<<Si
una obra realmente quiere ser inmortal, ha de romper todas las barreras de lo
humano: no debe tener ni razón ni lógica. De este modo se aproxima a lo onírico,
al espíritu de un niño…>> Chirico
Pintor
italiano de origen griego, creó la escuela de pintura metafísica, recibió gran
influencia de las obras alegóricas del pintor suizo del s. XIX Arnold Backlin.
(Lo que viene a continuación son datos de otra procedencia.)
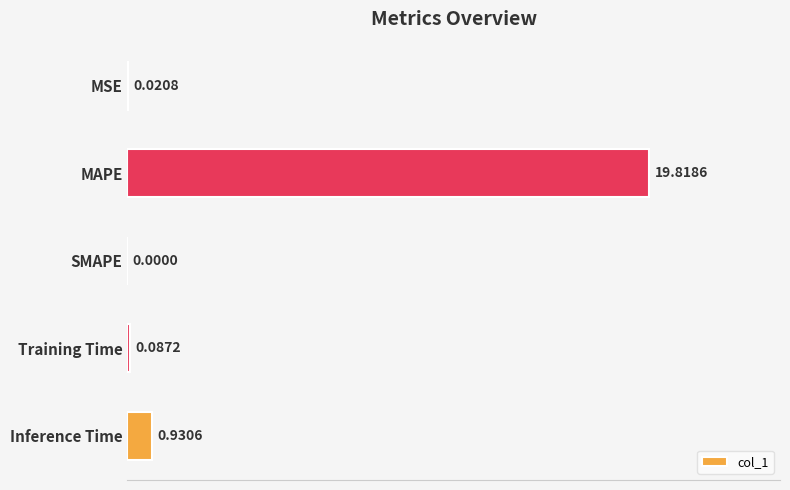

Between MAPE and MSE, which is larger?

MAPE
Pintó paisajes urbanos desérticos.
Hacia
1910, el pintor comenzó a desarrollar en Italia un nuevo lenguaje poético, que
más tarde se denominaría metafísica. Las primeras obras metafísicas evocan un
mundo onírico misterioso y amenazador a través de acentuados contrastes de
luces y sombras y de una perspectiva exagerada.
Con
su pintura metafísica creó lo que el poeta surrealista André Breton denominaría “el mito moderno”: obras de una
nueva melancolía, que expresa la pérdida de sentido y la alienación del hombre
moderno.
La
identificación con las figuras de la mitología clásica proporcionaba a la
propia vida, una dimensión mítica y, en cierto modo, una validez por encima del
tiempo.
Su
obra influyó decisivamente sobre aquellas corrientes artísticas del siglo XX,
como el surrealismo o la Nueva Objetividad, que no se basaron preferentemente
en innovaciones formales, sino en un nuevo modo de ver las cosas y de sondear
su significado oculto.
Los
cuadros de Chirico experimentaron un cambio. Las anchas plazas vacías, con sus
largas sombras y estatuas o maniquíes
solitarios dejaron paso a estrechos interiores, en los que se acumulaban
objetos extraños: banderitas, cartabones, mapas, galletas y demás objetos de
panadería…se dice que Chirico quería entrar ahora en los espacios ocultos tras
las arcadas oscuras y las contraventanas cerradas, para descubrir el enigmático
mundo de sus habitantes. Allí refleja un sentimiento de aislamiento, de
encierro: los espacios causan una impresión claustrofóbica, enigmática y
ambigua, lo cual en ocasiones se refuerza con la vista a través de la venta, hacia una sección
indeterminada del cielo.
El
mundo que se refleja en sus obras es un mundo de sombras y de apariencias, de
cielos fríos y verdes, de espacios vacíos y de perspectivas sin sentido. Fue el
primer artista moderno en descubrir y
poner por obra la equivocidad de todo lo visible.
Entre
1915- 1925, pintó extraños maniquíes sin rostros y naturalezas muertas en las
que yuxtaponía objetos que no tenían ningún tipo de relación entre sí. Por otra
parte, era lúgubre, se adentraba en el silencio interior de los sueños y del
subconsciente. A finales de los años sesenta comenzó a esculpir.